--- Ketentuan Latihan ---
#1 Tuliskan ulang tanpa perubahan bagian artikel tentang puasa, mulai dari "Ketika seseorang mengetahui" sampai "padang Mahsyar.".
#2 Bisakah Anda meneruskan artikel tentang puasa dari kalimat terakhirnya?

--- Teks Halaman ---
%%

PANDANGAN DAN SIKAP MUSLIM TERHADAP IBADAH PUASA -
PANDANGAN DAN SIKAP MUSLIM TERHADAP IBADAH
PUASA
-
Puji Syukur kita yang terbesar dan terus
menerus kehadirat Allah Subhana Wa Taala yang telah me-Rahmati kita dengan
memberi kita sebuah kesempatan emas, sekali lagi, untuk dapat berjumpa, bertatap
sapa dan berjalan bersama bulan mulia Ramadhan. Semoga Allah menambahkan berkah
ini dengan dapatnya kita untuk melaksanakan ibadah puasa dan ibadah ibadah yang
menmbah keberkahan puasa. Lalu apa yang perlu kita bangun untuk bisa memberi
kesempatan dalam mencapainya? Tentu saja, kita pertama perlu untuk membangun
pandangan kita, persepsi kita serta sikap kita pada Puasa. Rasulullah
Shalallahu Alaihi Wasallam bersabda,
-
“Seorang yang berpuasa memiliki dua macam
kegembiraan. Kegembiraan Ketika berbuka, dan kegembiraan Ketika bertemu dengan
Tuhannya.” (HR. Bukhari & Muslim)
Sabda Rasulullah ini adalah sebuah petunjuk pada kita bagaimana
besarnya kegembiraan yang patut digambarkan oleh setiap muslim. Ini juga
mungkin bisa menjadi sentilan kepada saudara muslim yang lainnya yang belum
mendapat penjelasan terhadap amal Puasa dengan baik, ataupun amal ibadah
Ramadhan dengan baik. Seringkali kita melaksanakan sebuah ibadah hanya dengan
talid saja tanpa mengetahui makna dari ibadah itu. Sehingga kita tidak dapat
mendalami dengan keikhlasan kita dalam mewujudkannya.
Begitupula menjadi petunjuk kepada setiap muslim. Dengan adanya
rasa suka, bahagia, senang, ikhlas dalam melaksanakan puasa maka itu semua akan
terasa mudah. Juga tidak akan terasa memberatkan kita.
Ketika seseorang mengetahui faedah faedah daripada suatu ibadah
maka ia akan gampang, dan merasa senang dalam mekasankannya. Itulah mengapa
kita sering diperingatkan oleh para salaf, bahwa -Seorang muslim yang baik
adalah seorang muslim yang memprhatikan ibadahnya.
Sempurnanya suatu ibadah, kegiatan, aktivitas, atau apapun itu bisa
terealisasikan karena ada perasaan senang didalamnya. Lalu kesempurnaan ibadah
di dapat dari awalnya rasa senag didalamnya. Dan kesempurnaan seorang hamba
karena dia menyibukkan diri dalam amal amal ibdahnya. Sehingga dirinya akan
diselimuti oleh Nur, oleh cahaya. Cahaya cahaya ini tidak dapat dirasakan oleh
orang orang biasa, namun para waliyallah akan dapat melihat dan merasakannya.
Dan tentu saja Nur itu akan menampakkan dirinya ketika kita nanti berad di
padang Mahsyar.

%%

--- Cuplikan Data ---
%%

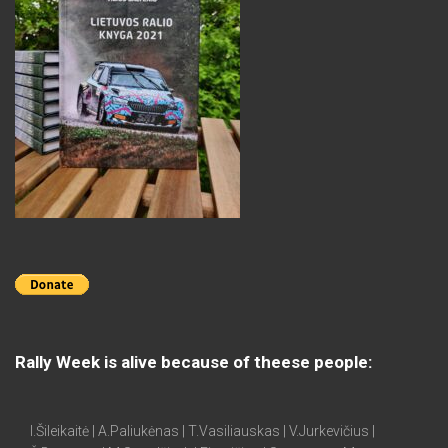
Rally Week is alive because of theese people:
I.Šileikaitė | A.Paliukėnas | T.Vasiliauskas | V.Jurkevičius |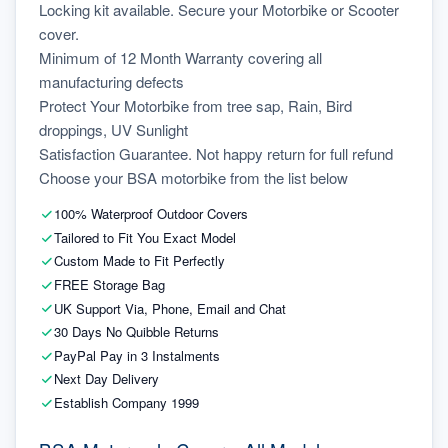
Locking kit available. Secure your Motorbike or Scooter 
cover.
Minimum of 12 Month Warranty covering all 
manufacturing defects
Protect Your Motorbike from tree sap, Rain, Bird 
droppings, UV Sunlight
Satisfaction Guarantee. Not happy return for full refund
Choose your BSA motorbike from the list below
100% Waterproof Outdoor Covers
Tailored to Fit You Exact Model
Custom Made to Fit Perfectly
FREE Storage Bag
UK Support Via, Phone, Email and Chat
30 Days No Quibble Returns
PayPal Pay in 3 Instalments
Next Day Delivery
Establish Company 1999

%%

--- Jawaban Anda ---
#1
Ketika seseorang mengetahui faedah faedah daripada suatu ibadah
maka ia akan gampang, dan merasa senang dalam mekasankannya. Itulah mengapa
kita sering diperingatkan oleh para salaf, bahwa -Seorang muslim yang baik
adalah seorang muslim yang memprhatikan ibadahnya.
Sempurnanya suatu ibadah, kegiatan, aktivitas, atau apapun itu bisa
terealisasikan karena ada perasaan senang didalamnya. Lalu kesempurnaan ibadah
di dapat dari awalnya rasa senag didalamnya. Dan kesempurnaan seorang hamba
karena dia menyibukkan diri dalam amal amal ibdahnya. Sehingga dirinya akan
diselimuti oleh Nur, oleh cahaya. Cahaya cahaya ini tidak dapat dirasakan oleh
orang orang biasa, namun para waliyallah akan dapat melihat dan merasakannya.
Dan tentu saja Nur itu akan menampakkan dirinya ketika kita nanti berad di
padang Mahsyar.

#2
Oleh karena itu seringkali kita mengdengar cahaya Tahajjud, cahaya
Dhuha, dan begitu pula ibadah ibadah yang lainnya. Semua itu mempunyai Nurnya
masing masing. Jika semua Nur ibadah ini dapat menyelimuti diri seorang hamba
maka dia akan menjadi seorang yang menempati tempat yang tinggi di sisi duniawi
dan sisi akhirat. Dan jasadnya tidak lagi menjadi hijab yang menghalangi Ruhnya
untuk bersambung pada Tuhannya. Sehingga dia akan merasa ringan dalam
melaksanakan berbagai ibadah. Allah Subhana Wa Taala berfirman dalam Kitab-Nya
surah Ar-Ra’d ayat 28:
ٱلَّذِينَ ءَامَنُوا۟
وَتَطْمَئِنُّ قُلُوبُهُم بِذِكْرِ ٱللَّهِ ۗ أَلَا بِذِكْرِ ٱللَّهِ تَطْمَئِنُّ
ٱلْقُلُوبُ
“(Yaitu) orang-orang yang beriman dan hati mereka manjadi tenteram
dengan mengingat Allah. Ingatlah, hanya dengan mengingati Allah-lah hati
menjadi tenteram.”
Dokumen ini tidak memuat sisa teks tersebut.